Going through the data below, please show each line containing the string "Identifier".

Dataset entries:
=== Begin Enclosure ===

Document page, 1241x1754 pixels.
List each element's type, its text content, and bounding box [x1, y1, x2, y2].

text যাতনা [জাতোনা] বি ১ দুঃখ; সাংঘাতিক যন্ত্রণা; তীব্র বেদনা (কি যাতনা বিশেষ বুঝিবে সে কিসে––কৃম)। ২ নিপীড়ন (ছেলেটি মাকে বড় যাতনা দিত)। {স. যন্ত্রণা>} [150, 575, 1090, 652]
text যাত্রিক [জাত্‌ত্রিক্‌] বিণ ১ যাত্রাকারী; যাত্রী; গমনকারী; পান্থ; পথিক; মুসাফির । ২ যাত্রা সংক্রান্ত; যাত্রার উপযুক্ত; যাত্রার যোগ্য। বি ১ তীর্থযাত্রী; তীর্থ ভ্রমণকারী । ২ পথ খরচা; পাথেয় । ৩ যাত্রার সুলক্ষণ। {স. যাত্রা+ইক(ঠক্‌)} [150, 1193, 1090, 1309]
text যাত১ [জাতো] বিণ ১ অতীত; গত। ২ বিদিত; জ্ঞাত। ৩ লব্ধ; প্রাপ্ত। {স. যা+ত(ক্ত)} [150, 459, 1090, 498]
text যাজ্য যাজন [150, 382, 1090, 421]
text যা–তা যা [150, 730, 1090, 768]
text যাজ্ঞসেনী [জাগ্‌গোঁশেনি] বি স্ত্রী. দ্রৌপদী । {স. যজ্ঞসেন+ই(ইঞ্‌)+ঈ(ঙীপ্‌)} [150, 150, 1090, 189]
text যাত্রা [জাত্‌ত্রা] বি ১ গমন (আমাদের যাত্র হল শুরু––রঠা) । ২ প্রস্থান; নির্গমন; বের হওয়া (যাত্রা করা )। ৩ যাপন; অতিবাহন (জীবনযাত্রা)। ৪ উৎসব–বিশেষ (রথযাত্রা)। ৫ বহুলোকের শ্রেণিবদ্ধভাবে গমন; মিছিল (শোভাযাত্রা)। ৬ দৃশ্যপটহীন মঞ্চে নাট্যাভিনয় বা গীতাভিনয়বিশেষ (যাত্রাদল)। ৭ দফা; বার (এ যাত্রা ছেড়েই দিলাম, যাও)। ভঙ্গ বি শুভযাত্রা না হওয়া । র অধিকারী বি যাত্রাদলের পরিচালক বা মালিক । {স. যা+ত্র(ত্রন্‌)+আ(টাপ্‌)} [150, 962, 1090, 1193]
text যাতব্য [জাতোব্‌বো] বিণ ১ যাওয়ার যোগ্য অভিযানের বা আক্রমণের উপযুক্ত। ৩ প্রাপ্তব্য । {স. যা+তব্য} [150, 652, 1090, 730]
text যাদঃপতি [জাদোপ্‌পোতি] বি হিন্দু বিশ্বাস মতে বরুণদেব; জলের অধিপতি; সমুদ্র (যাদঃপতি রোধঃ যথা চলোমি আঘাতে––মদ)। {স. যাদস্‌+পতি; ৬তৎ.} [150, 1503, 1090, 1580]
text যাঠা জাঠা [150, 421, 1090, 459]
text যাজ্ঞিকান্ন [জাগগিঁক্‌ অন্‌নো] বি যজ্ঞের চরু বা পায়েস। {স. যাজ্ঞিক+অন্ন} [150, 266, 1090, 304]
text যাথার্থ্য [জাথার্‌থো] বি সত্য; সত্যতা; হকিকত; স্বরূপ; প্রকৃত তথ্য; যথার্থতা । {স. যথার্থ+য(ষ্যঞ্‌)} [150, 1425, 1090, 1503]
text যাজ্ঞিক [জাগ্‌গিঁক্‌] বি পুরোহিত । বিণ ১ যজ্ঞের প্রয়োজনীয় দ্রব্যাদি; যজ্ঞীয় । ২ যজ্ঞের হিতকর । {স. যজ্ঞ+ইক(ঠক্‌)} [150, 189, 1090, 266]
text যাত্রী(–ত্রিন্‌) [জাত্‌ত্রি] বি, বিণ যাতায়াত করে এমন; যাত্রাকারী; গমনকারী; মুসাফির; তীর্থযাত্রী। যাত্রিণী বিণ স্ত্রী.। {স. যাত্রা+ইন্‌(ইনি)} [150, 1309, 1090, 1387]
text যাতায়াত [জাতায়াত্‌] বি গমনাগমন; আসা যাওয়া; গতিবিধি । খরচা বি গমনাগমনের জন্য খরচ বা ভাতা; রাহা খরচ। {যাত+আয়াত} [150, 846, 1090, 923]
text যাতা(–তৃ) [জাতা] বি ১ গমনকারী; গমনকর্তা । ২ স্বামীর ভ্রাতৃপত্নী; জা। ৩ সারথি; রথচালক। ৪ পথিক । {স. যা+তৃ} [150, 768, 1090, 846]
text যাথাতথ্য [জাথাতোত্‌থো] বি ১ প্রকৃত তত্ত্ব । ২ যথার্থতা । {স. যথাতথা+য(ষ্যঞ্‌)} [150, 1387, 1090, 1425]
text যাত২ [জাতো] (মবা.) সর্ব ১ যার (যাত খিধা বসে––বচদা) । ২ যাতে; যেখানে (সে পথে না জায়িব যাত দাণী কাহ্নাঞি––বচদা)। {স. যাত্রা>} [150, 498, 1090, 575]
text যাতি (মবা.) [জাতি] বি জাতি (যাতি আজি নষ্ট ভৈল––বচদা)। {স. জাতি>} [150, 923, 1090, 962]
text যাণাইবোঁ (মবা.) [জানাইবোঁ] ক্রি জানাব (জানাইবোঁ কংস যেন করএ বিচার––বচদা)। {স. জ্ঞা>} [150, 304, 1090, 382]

=== End Enclosure ===
=== Begin Enclosure ===

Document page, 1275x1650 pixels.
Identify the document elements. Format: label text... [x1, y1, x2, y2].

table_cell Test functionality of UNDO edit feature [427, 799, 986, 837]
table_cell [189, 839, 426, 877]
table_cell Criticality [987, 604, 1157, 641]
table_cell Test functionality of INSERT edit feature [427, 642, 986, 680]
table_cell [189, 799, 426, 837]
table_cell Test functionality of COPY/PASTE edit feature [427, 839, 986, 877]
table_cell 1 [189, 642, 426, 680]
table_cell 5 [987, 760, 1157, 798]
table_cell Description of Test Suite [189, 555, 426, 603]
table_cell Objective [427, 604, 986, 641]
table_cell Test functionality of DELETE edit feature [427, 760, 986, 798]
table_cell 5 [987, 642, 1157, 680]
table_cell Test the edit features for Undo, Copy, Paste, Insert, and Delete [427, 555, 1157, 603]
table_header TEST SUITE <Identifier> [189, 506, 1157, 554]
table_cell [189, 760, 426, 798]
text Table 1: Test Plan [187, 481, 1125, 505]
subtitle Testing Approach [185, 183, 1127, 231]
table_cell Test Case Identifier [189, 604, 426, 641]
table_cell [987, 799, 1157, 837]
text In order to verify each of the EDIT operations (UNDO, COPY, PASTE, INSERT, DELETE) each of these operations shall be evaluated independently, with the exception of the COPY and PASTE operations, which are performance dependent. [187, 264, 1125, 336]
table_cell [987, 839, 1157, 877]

=== End Enclosure ===

OUTPUT OF THE TASK.
table_header TEST SUITE <Identifier> [189, 506, 1157, 554]
table_cell Test Case Identifier [189, 604, 426, 641]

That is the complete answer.